I think “stay within bounds” is a toy example of the equivalent to most alignment work that tries to avoid the agent accidentally lapsing into meth recipes and is one of our most important initial alignment tasks. This is also one of the reasons most capabilities work turns out to be alignment work (and vice versa) because it needs to fulfill certain objectives.
If you talk about alignment evals for alignment that isn’t naturally incentivized by profit-seeking activities, “stay within bounds” is of course less relevant.
When it comes to CEV (optimizing utility for other players), one of the most generalizing and concrete works involves at every step maximizing how many choices the other players have (liberalist prior on CEV) to maximize the optional utility for humans.
In terms of “understanding the spirit of what we mean,” it seems like there’s near-zero designs that would work since a Minecraft eval would be blackbox anyways.
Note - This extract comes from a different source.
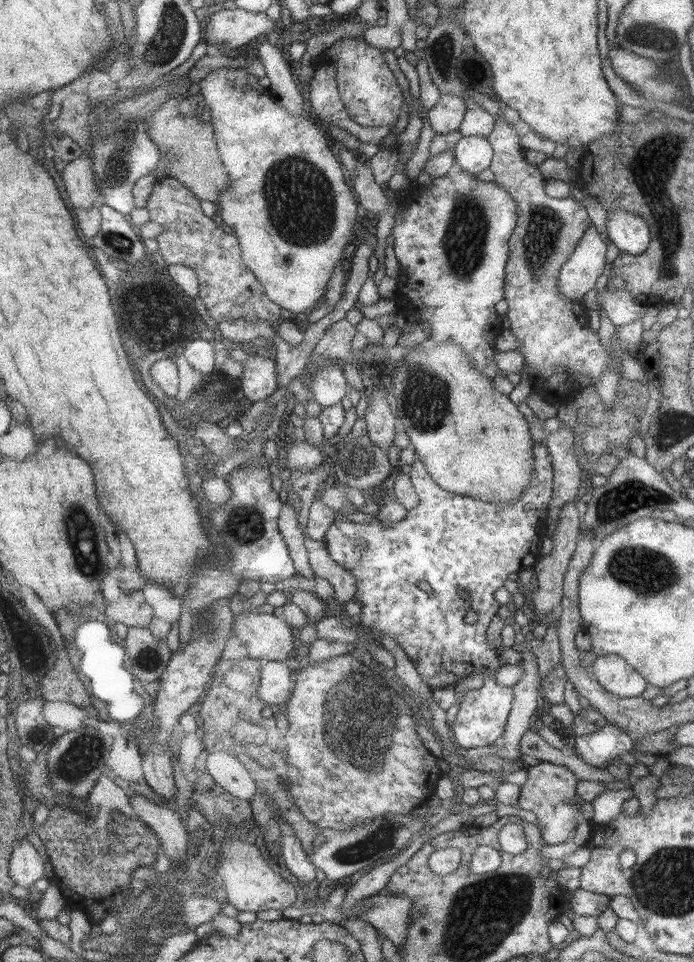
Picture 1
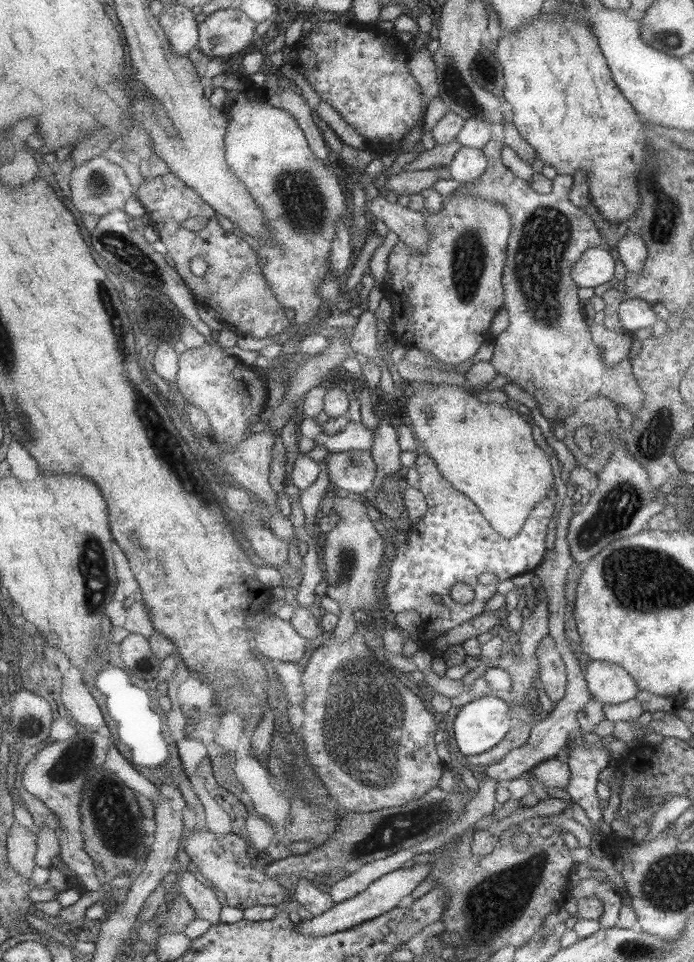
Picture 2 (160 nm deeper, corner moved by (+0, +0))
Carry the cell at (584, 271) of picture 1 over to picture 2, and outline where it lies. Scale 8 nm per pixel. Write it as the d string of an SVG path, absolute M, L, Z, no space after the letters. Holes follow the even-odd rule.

But including interp in there Apollo-style seems like it could help us. Like, if I want “the spirit of what we mean,” we’ll need what happens in their brain, their CoT, or in seemingly private spaces. MACHIAVELLI, Agency Foundations, whatever Janus is doing, cyber offense CTF evals etc. seem like good inspirations for agentic benchmarks like Minecraft.
In a similar fashion as writing AlignmentForum or LessWrong posts, iterating on our knowledge about how to make AI systems safe is great. Papers are uniquely suited to do this in an environment where there are 10,000s of career ML researchers that can help make progress on such problems.
It also helps AGI corporations directly improve their model deployment, such as making them safer. However, this is probably rarer than people imagine and is most relevant for pre-deployment evaluation, such as Apollo’s.
Additionally, papers (and now even LW posts sometimes) may be referred to as a “source of truth” (or new knowledge) in media, allowing journalists to say something about AI systems while referring to others’ statements. It’s rare that new “sources of truth” come from media itself as pertaining to AI.
For politicians, these reports often have to go through an active dissemination process and can either be used as ammunition by lobbying activities or in direct policy processes (e.g. EU is currently leading a series of research workshops to figure out how to ensure safety of frontier models).
Of course, the theory of change differs between each research field.